Valuing Money and Things: Why a $20 Item Can Be Worth More and Less Than $20

Published Online:https://doi.org/10.1287/mnsc.1100.1147

The study of risky decision making has long used monetary gambles to study choice, but many everyday decisions do not involve the prospect of winning or losing money. Monetary gambles, as it turns out, may be processed and evaluated differently than gambles with nonmonetary outcomes. Whereas monetary gambles involve numeric amounts that can be straightforwardly combined with probabilities to yield at least an approximate “expectation” of value, nonmonetary outcomes are typically not numeric and do not lend themselves to easy combination with the associated probabilities. Compared with monetary gambles, the evaluation of nonmonetary prospects typically proves less sensitive to changes in the probability range (inside the extremes of certainty and impossibility), which, among other things, can yield preference reversals.
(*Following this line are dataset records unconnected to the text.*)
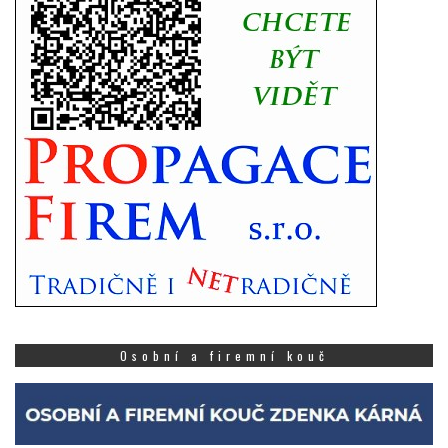
Osobní a firemní kouč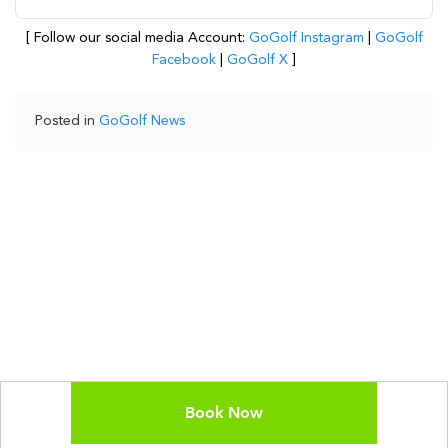
[ Follow our social media Account:
GoGolf Instagram
|
GoGolf
Facebook
|
GoGolf X
]
Posted in
GoGolf News
Book Now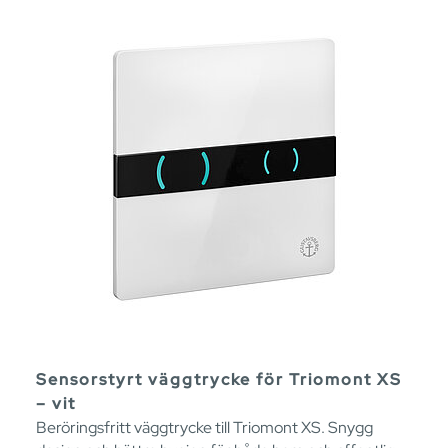
Sensorstyrt väggtrycke för Triomont XS
– vit
Beröringsfritt väggtrycke till Triomont XS. Snygg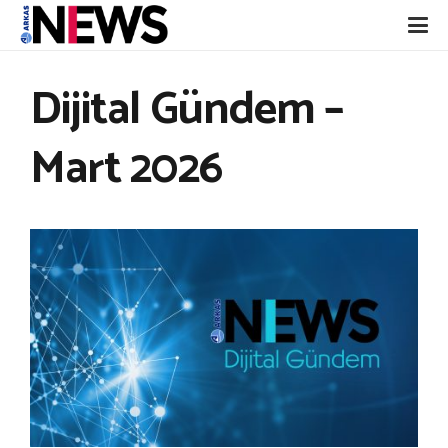
Dijital Gündem –
Mart 2026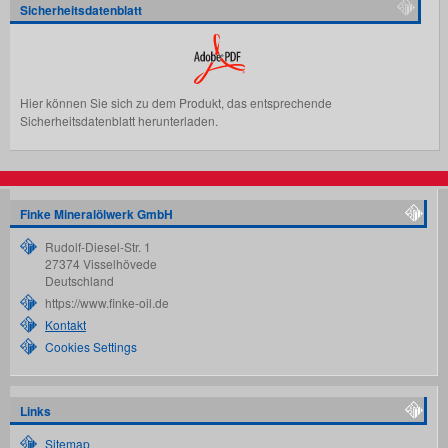
Sicherheitsdatenblatt
Hier können Sie sich zu dem Produkt, das entsprechende
Sicherheitsdatenblatt herunterladen.
Finke Mineralölwerk GmbH
Rudolf-Diesel-Str. 1
27374
Visselhövede
Deutschland
https://www.finke-oil.de
Kontakt
Cookies Settings
Links
Sitemap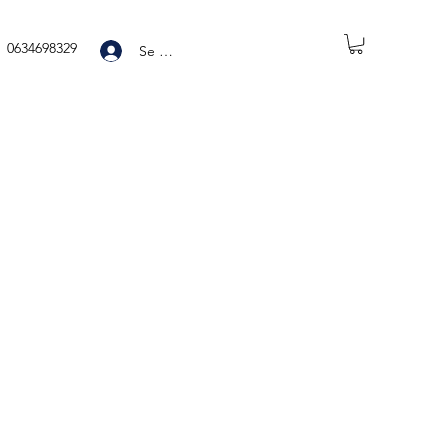
0634698329
Se connecter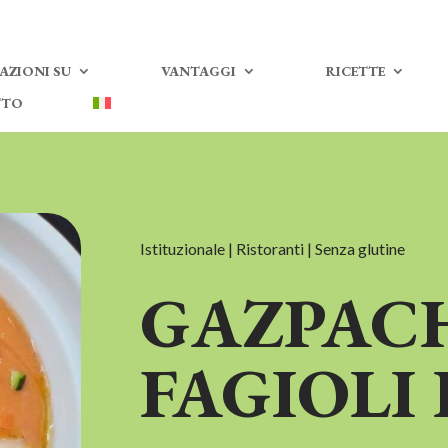
AZIONI SU
VANTAGGI
RICETTE
TTO
Istituzionale | Ristoranti | Senza glutine
GAZPAC
FAGIOLI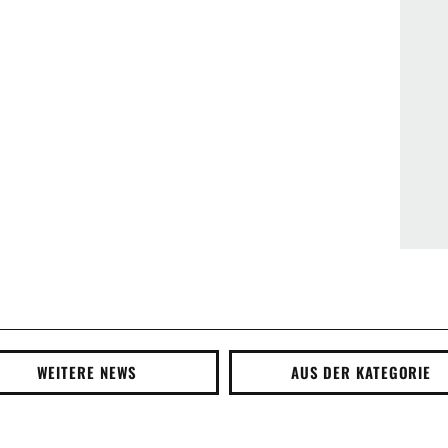
WEITERE NEWS
AUS DER KATEGORIE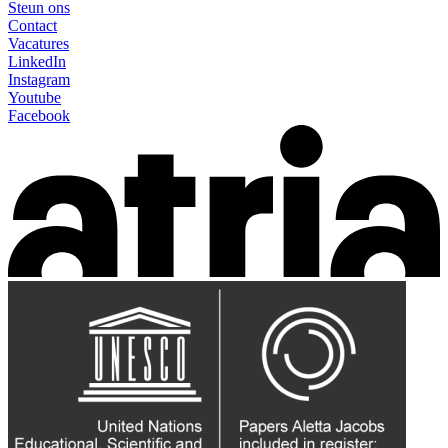
Steun ons
Contact
Vacatures
LinkedIn
Instagram
Youtube
Facebook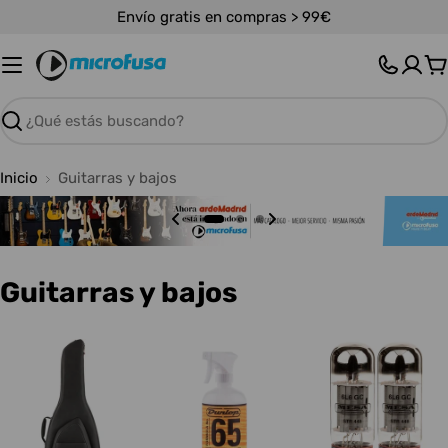
Saltar
Envío gratis en compras > 99€
al
contenido
C
Buscar
Inicio
Guitarras y bajos
C
Guitarras y bajos
o
l
e
c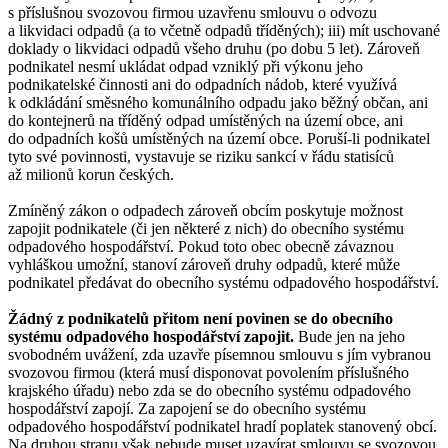
s příslušnou svozovou firmou uzavřenu smlouvu o odvozu
a likvidaci odpadů (a to včetně odpadů tříděných); iii) mít uschované
doklady o likvidaci odpadů všeho druhu (po dobu 5 let). Zároveň
podnikatel nesmí ukládat odpad vzniklý při výkonu jeho
podnikatelské činnosti ani do odpadních nádob, které využívá
k odkládání směsného komunálního odpadu jako běžný občan, ani
do kontejnerů na tříděný odpad umístěných na území obce, ani
do odpadních košů umístěných na území obce. Poruší-li podnikatel
tyto své povinnosti, vystavuje se riziku sankcí v řádu statisíců
až milionů korun českých.
Zmíněný zákon o odpadech zároveň obcím poskytuje možnost
zapojit podnikatele (či jen některé z nich) do obecního systému
odpadového hospodářství. Pokud toto obec obecně závaznou
vyhláškou umožní, stanoví zároveň druhy odpadů, které může
podnikatel předávat do obecního systému odpadového hospodářství.
Žádný z podnikatelů přitom není povinen se do obecního
systému odpadového hospodářství zapojit.
Bude jen na jeho
svobodném uvážení, zda uzavře písemnou smlouvu s jím vybranou
svozovou firmou (která musí disponovat povolením příslušného
krajského úřadu) nebo zda se do obecního systému odpadového
hospodářství zapojí. Za zapojení se do obecního systému
odpadového hospodářství podnikatel hradí poplatek stanovený obcí.
Na druhou stranu však nebude muset uzavírat smlouvu se svozovou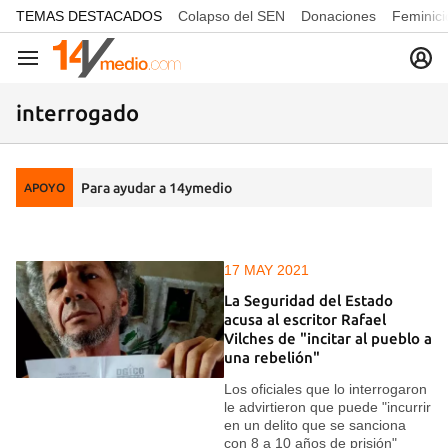
common.go-to-content
TEMAS DESTACADOS
Colapso del SEN
Donaciones
Feminici
Navegación
interrogado
Para ayudar a 14ymedio
APOYO
17 MAY 2021
La Seguridad del Estado
acusa al escritor Rafael
Vilches de "incitar al pueblo a
una rebelión"
Los oficiales que lo interrogaron
le advirtieron que puede "incurrir
en un delito que se sanciona
con 8 a 10 años de prisión"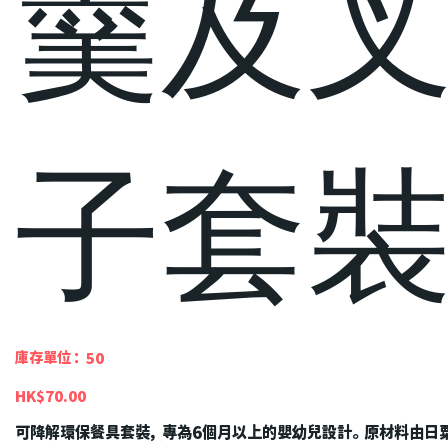
羹及
子套
SKU
庫存單位：
50
50
價
HK$70.00
格
可降解環保餐具套裝，專為6個月以上的嬰幼兒設計。原材料由日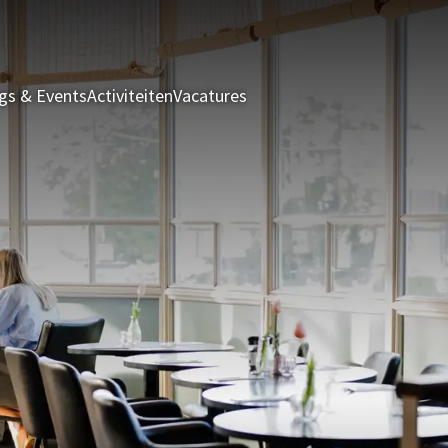
gs & Events
Activiteiten
Vacatures
Brasserie Kroost
Tafelrese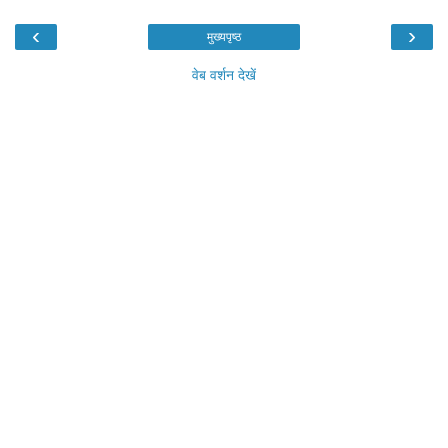
‹
›
मुख्यपृष्ठ
वेब वर्शन देखें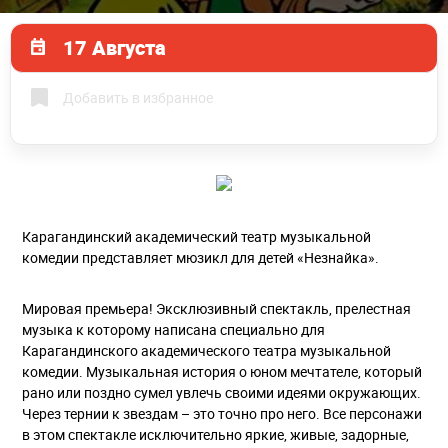
17 Августа
Добавить в избранное
Карагандинский академический театр музыкальной
комедии представляет мюзикл для детей «Незнайка».
Мировая премьера! Эксклюзивный спектакль, прелестная
музыка к которому написана специально для
Карагандинского академического театра музыкальной
комедии. Музыкальная история о юном мечтателе, который
рано или поздно сумел увлечь своими идеями окружающих.
Через тернии к звездам – это точно про него. Все персонажи
в этом спектакле исключительно яркие, живые, задорные,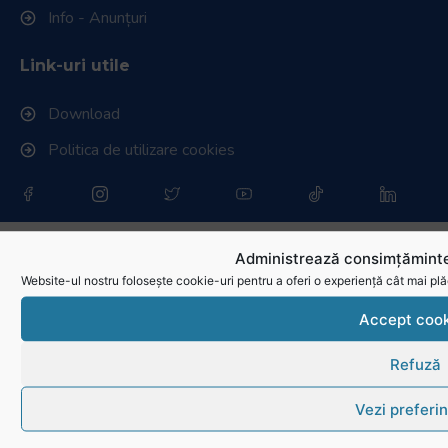
Info - Anunțuri
Link-uri utile
Download
Politica de utilizare cookies
Administrează consimțăminte
Website-ul nostru folosește cookie-uri pentru a oferi o experiență cât mai plă
Accept cook
Refuză
Vezi preferin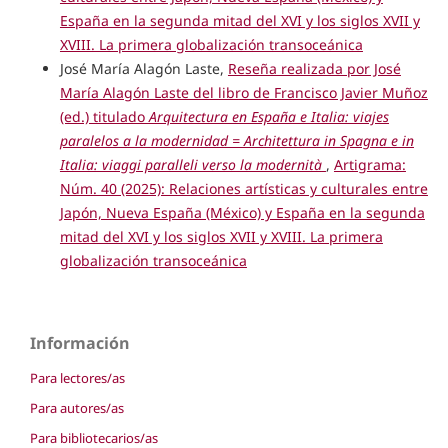
España en la segunda mitad del XVI y los siglos XVII y
XVIII. La primera globalización transoceánica
José María Alagón Laste,
Reseña realizada por José
María Alagón Laste del libro de Francisco Javier Muñoz
(ed.) titulado
Arquitectura en España e Italia: viajes
paralelos a la modernidad = Architettura in Spagna e in
Italia: viaggi paralleli verso la modernità
,
Artigrama:
Núm. 40 (2025): Relaciones artísticas y culturales entre
Japón, Nueva España (México) y España en la segunda
mitad del XVI y los siglos XVII y XVIII. La primera
globalización transoceánica
Información
Para lectores/as
Para autores/as
Para bibliotecarios/as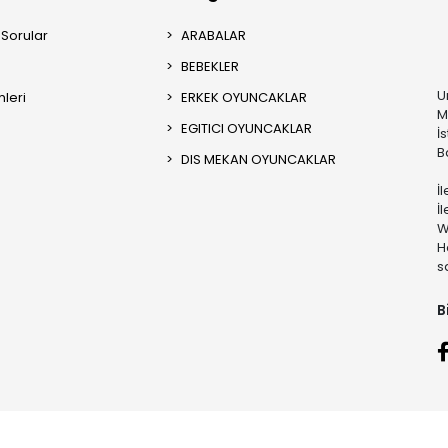
 Sorular
ARABALAR
BEBEKLER
U
mleri
ERKEK OYUNCAKLAR
M
EGITICI OYUNCAKLAR
İ
B
DIS MEKAN OYUNCAKLAR
İ
İ
W
H
s
B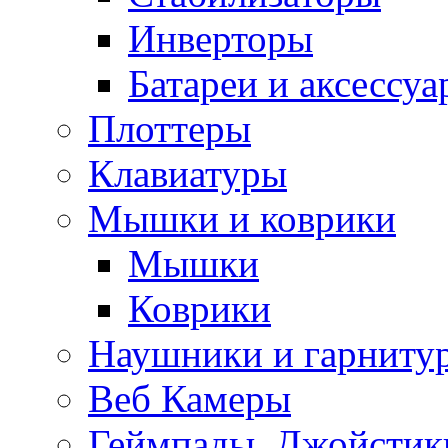
Инверторы
Батареи и аксессу
Плоттеры
Клавиатуры
Мышки и коврики
Мышки
Коврики
Наушники и гарниту
Веб Камеры
Геймпады, Джойстик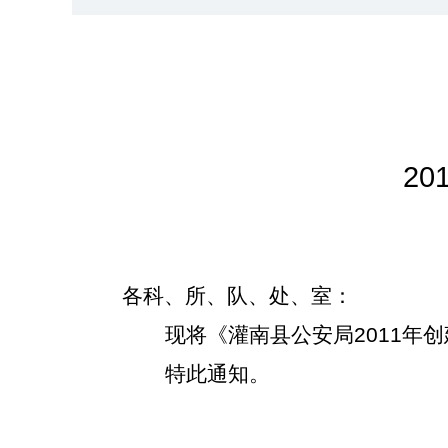
20
各科、所、队、处、室：
现将《灌南县公安局2011年
特此通知。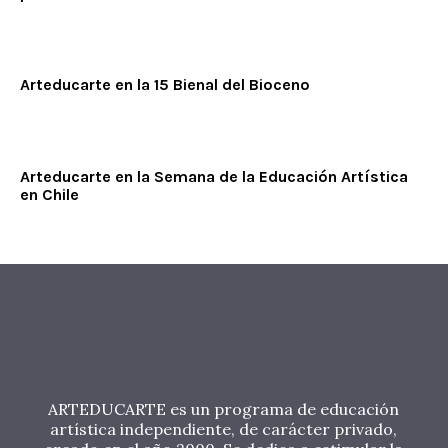
Arteducarte en la 15 Bienal del Bioceno
Arteducarte en la Semana de la Educación Artística
en Chile
ARTEDUCARTE es un programa de educación
artística independiente, de carácter privado,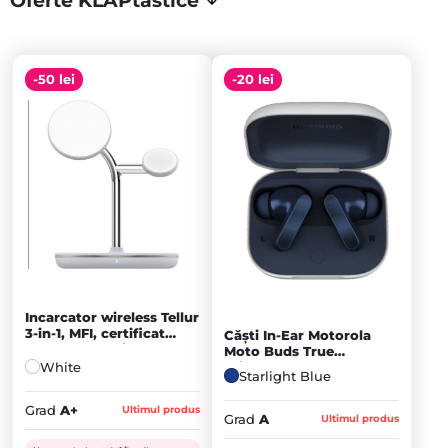
Oferte KLAPtastice
-50 lei
-20 lei
Incarcator wireless Tellur
3-in-1, MFI, certificat
Căști In-Ear Motorola
MagSafe 15W, iPhone,
Moto Buds True
Apple Watch, AirPods,
White
Wireless, Bluetooth,
Starlight Blue
White - A+
Dolby Atmos, ANC,
Starlight Blue - A
Grad
A+
Ultimul produs
Grad
A
Ultimul produs
Prețul
Prețul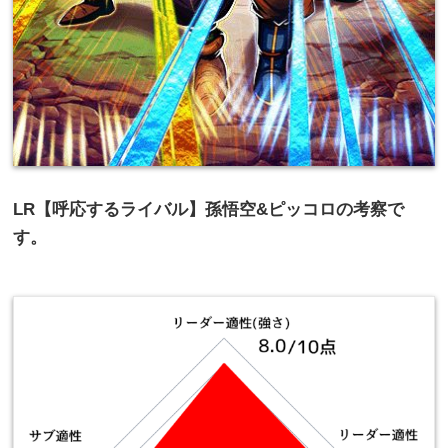
LR【呼応するライバル】孫悟空&ピッコロの考察で
す。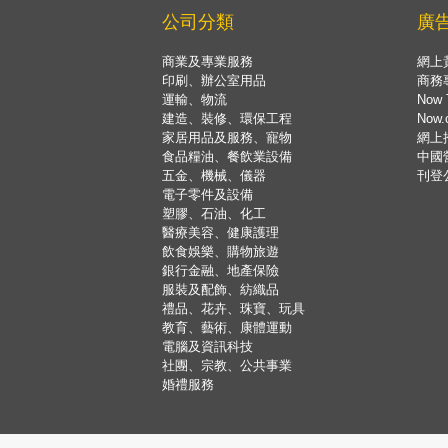
公司分類
廣
商業及專業服務
網上
印刷、辦公室用品
商務
運輸、物流
Now 
建造、裝修、環保工程
Now
家居用品及服務、寵物
網上
食品糧油、餐飲業設備
中國
五金、機械、儀器
刊登
電子零件及設備
塑膠、石油、化工
醫療美容、健康護理
飲食娛樂、購物旅遊
銀行金融、地產保險
服裝及配飾、紡織品
禮品、花卉、珠寶、玩具
教育、藝術、康體運動
電腦及資訊科技
社團、宗教、公共事業
婚禮服務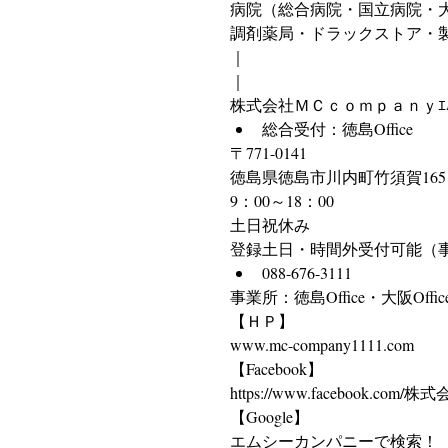
病院（総合病院・国立病院・
調剤薬局・ドラックストア・製薬会社
｜
｜
株式会社ＭＣｃｏｍｐａｎｙｴﾑｼ
総合受付：徳島Office
〒771-0141
徳島県徳島市川内町竹須賀165
9：00～18：00
土日祝休み
登録土日・時間外受付可能（
088-676-3111
事業所：徳島Office・大阪Off
【ＨＰ】
www.mc-company1111.com
【Facebook】
https://www.facebook.co
【Google】
エムシーカンパニーで検索！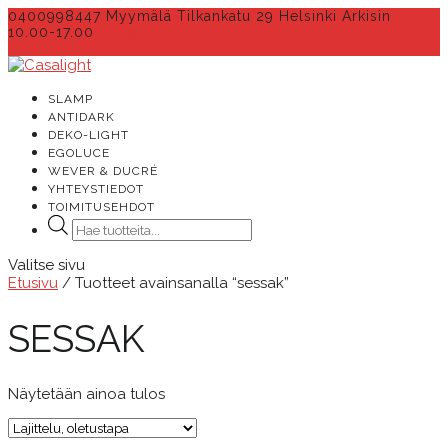
0400998447 Myymälä Tilkankatu 29 Helsinki Arkisin
10.00-17.00
info@casalight.fi
0 kohdetta
SLAMP
ANTIDARK
DEKO-LIGHT
EGOLUCE
WEVER & DUCRÉ
YHTEYSTIEDOT
TOIMITUSEHDOT
Products
search
Valitse sivu
Etusivu
/ Tuotteet avainsanalla “sessak”
SESSAK
Näytetään ainoa tulos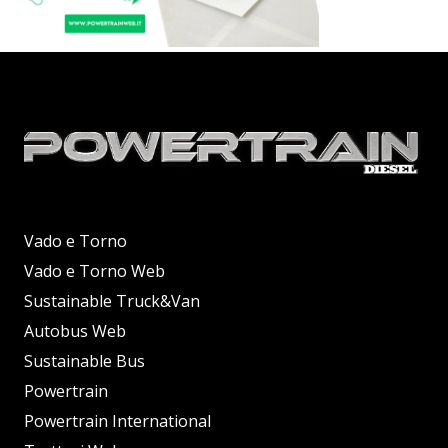
Vado e Torno
Vado e Torno Web
Sustainable Truck&Van
Autobus Web
Sustainable Bus
Powertrain
Powertrain International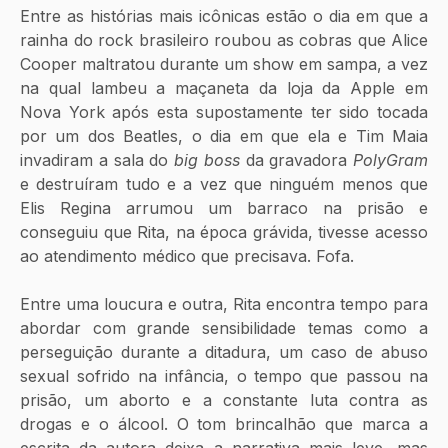
Entre as histórias mais icônicas estão o dia em que a 
rainha do rock brasileiro roubou as cobras que Alice 
Cooper maltratou durante um show em sampa, a vez 
na qual lambeu a maçaneta da loja da Apple em 
Nova York após esta supostamente ter sido tocada 
por um dos Beatles, o dia em que ela e Tim Maia 
invadiram a sala do 
big boss
 da gravadora 
PolyGram
e destruíram tudo e a vez que ninguém menos que 
Elis Regina arrumou um barraco na prisão e 
conseguiu que Rita, na época grávida, tivesse acesso 
ao atendimento médico que precisava. Fofa.
Entre uma loucura e outra, Rita encontra tempo para 
abordar com grande sensibilidade temas como a 
perseguição durante a ditadura, um caso de abuso 
sexual sofrido na infância, o tempo que passou na 
prisão, um aborto e a constante luta contra as 
drogas e o álcool. O tom brincalhão que marca a 
escrita da autora deixa a narrativa mais leve, mas 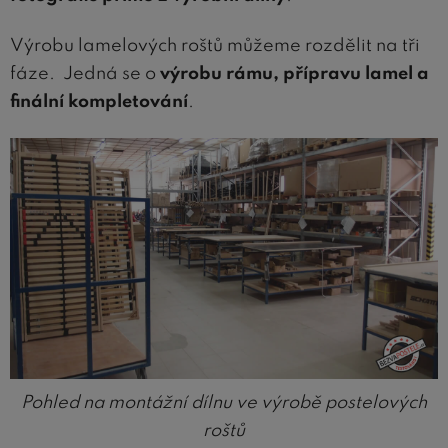
Výrobu lamelových roštů můžeme rozdělit na tři
fáze. Jedná se o
výrobu rámu, přípravu lamel a
finální kompletování
.
Pohled na montážní dílnu ve výrobě postelových
roštů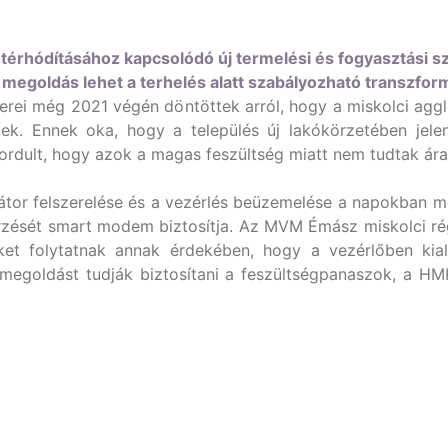
térhódításához kapcsolódó új termelési és fogyasztási 
megoldás lehet a terhelés alatt szabályozható transzfor
ei még 2021 végén döntöttek arról, hogy a miskolci agglo
enek. Ennek oka, hogy a település új lakókörzetében jele
rdult, hogy azok a magas feszültség miatt nem tudtak ár
tor felszerelése és a vezérlés beüzemelése a napokban meg
enőrzését smart modem biztosítja. Az MVM Émász miskolci
et folytatnak annak érdekében, hogy a vezérlőben kial
b megoldást tudják biztosítani a feszültségpanaszok, a H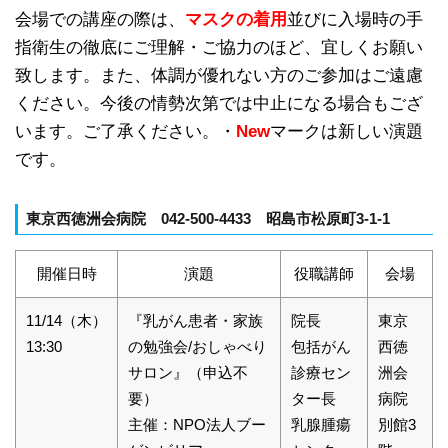
会場での講座の際は、
マスクの着用
並びに入場時の手
指衛生の徹底にご理解・ご協力のほど、宜しくお願い
致します。また、体調が優れない方のご参加はご遠慮
ください。今後の情勢次第では中止になる場合もござ
います。ご了承ください。・
New
マークは新しい演題
です。
東京西徳洲会病院 042-500-4433 昭島市松原町3-1-1
開催日時
演題
役職講師
会場
11/14（木）
『乳がん患者・家族
院長
東京
13:30
の勉強会/おしゃべり
包括がん
西徳
サロン』（申込不
診療セン
洲会
要）
ター長
病院
主催：NPO法人ブー
乳腺腫瘍
別館3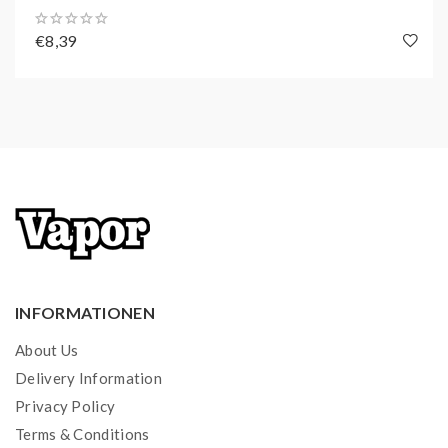
€8,39
INFORMATIONEN
About Us
Delivery Information
Privacy Policy
Terms & Conditions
Generalizing on earlier work that attributed similar findings to the role of affect in the evaluation process (Rottenstreich, Y., C. K. Hsee. 2001. Money, kisses, and electric shocks: An affective psychology of risk. Psych. Sci.12(3) 185–190), we attribute the observed patterns to a fundamental difference in the evaluation of monetary versus nonmonetary outcomes. Potential pitfalls in the use of monetary gambles to study choice are highlighted, and implications and future directions are discussed.